[Text data extracted from pages]
____
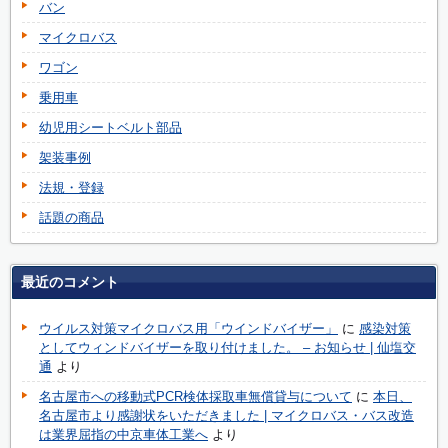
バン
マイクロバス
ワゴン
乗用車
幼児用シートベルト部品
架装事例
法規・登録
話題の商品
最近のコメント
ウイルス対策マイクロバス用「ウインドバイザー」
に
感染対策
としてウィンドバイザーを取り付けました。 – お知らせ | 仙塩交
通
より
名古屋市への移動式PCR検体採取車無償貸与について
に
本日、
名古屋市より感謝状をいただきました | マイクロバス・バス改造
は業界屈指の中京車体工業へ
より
____
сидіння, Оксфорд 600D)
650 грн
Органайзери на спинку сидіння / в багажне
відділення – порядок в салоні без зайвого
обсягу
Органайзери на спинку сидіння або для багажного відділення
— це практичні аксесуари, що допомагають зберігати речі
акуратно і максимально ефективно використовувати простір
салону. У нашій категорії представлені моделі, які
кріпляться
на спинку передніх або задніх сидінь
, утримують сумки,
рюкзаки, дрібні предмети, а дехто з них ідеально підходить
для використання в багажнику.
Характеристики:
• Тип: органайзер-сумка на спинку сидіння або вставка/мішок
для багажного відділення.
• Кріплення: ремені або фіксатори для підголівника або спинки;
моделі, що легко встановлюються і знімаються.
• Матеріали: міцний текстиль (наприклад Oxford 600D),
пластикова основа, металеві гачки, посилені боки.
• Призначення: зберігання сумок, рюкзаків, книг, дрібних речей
____
**INSTRUCTIONS TO FOLLOW:** Copy out every line word for word, from the line containing "сидіння, Оксфорд 600D)" down to the line containing "книг, дрібних речей", including both of those lines.

**THE COMPLETED TASK:**
сидіння, Оксфорд 600D)
650 грн
Органайзери на спинку сидіння / в багажне
відділення – порядок в салоні без зайвого
обсягу
Органайзери на спинку сидіння або для багажного відділення
— це практичні аксесуари, що допомагають зберігати речі
акуратно і максимально ефективно використовувати простір
салону. У нашій категорії представлені моделі, які
кріпляться
на спинку передніх або задніх сидінь
, утримують сумки,
рюкзаки, дрібні предмети, а дехто з них ідеально підходить
для використання в багажнику.
Характеристики:
• Тип: органайзер-сумка на спинку сидіння або вставка/мішок
для багажного відділення.
• Кріплення: ремені або фіксатори для підголівника або спинки;
моделі, що легко встановлюються і знімаються.
• Матеріали: міцний текстиль (наприклад Oxford 600D),
пластикова основа, металеві гачки, посилені боки.
• Призначення: зберігання сумок, рюкзаків, книг, дрібних речей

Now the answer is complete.